___ RAW RECORDS ___
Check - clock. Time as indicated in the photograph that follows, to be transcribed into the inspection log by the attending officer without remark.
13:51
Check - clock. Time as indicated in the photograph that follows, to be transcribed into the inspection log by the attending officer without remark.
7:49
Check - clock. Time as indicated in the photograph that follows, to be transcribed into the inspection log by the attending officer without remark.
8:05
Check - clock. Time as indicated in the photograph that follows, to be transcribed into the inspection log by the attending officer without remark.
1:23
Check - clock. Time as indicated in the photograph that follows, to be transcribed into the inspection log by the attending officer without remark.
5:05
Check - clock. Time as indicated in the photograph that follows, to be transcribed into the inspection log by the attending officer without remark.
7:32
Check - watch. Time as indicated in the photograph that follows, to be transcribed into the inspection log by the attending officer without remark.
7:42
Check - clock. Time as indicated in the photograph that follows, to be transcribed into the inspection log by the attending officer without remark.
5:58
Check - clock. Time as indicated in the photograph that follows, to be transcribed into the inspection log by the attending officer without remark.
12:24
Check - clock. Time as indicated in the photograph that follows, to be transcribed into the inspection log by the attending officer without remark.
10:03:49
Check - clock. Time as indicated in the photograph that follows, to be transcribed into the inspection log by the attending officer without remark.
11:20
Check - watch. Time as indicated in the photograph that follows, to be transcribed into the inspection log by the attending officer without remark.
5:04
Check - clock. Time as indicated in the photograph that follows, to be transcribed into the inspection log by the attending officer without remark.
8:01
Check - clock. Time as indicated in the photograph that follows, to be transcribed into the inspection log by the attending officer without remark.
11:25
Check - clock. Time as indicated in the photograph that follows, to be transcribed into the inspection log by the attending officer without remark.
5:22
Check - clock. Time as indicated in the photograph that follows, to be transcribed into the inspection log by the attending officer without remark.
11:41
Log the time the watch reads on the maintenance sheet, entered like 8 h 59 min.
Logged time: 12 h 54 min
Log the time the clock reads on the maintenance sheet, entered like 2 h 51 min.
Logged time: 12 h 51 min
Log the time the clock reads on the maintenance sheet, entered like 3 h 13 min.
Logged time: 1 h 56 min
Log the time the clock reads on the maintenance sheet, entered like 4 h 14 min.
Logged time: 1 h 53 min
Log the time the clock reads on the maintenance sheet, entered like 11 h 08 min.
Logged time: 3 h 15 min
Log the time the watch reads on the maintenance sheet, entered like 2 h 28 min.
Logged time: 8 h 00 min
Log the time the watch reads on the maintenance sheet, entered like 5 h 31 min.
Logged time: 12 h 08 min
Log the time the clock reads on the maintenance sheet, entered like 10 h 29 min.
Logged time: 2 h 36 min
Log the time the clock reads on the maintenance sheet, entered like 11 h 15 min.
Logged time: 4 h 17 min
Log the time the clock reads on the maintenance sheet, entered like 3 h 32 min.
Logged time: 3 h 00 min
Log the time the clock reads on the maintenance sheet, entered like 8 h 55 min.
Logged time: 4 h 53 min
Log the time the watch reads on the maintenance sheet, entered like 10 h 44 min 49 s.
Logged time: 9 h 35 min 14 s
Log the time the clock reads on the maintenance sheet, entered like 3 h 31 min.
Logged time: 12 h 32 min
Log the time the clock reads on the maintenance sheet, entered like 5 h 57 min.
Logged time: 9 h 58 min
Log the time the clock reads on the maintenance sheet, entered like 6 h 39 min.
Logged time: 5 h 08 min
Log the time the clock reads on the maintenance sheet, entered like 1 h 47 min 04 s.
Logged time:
___
** STATED GOAL **
Rewrite the lines from the one containing "3 h 31 min." through the final line, substituting "service record" for every "maintenance sheet" and leaving everything else unchanged.

** RESPONSE TO THIS EXERCISE **
Log the time the clock reads on the service record, entered like 3 h 31 min.
Logged time: 12 h 32 min
Log the time the clock reads on the service record, entered like 5 h 57 min.
Logged time: 9 h 58 min
Log the time the clock reads on the service record, entered like 6 h 39 min.
Logged time: 5 h 08 min
Log the time the clock reads on the service record, entered like 1 h 47 min 04 s.
Logged time:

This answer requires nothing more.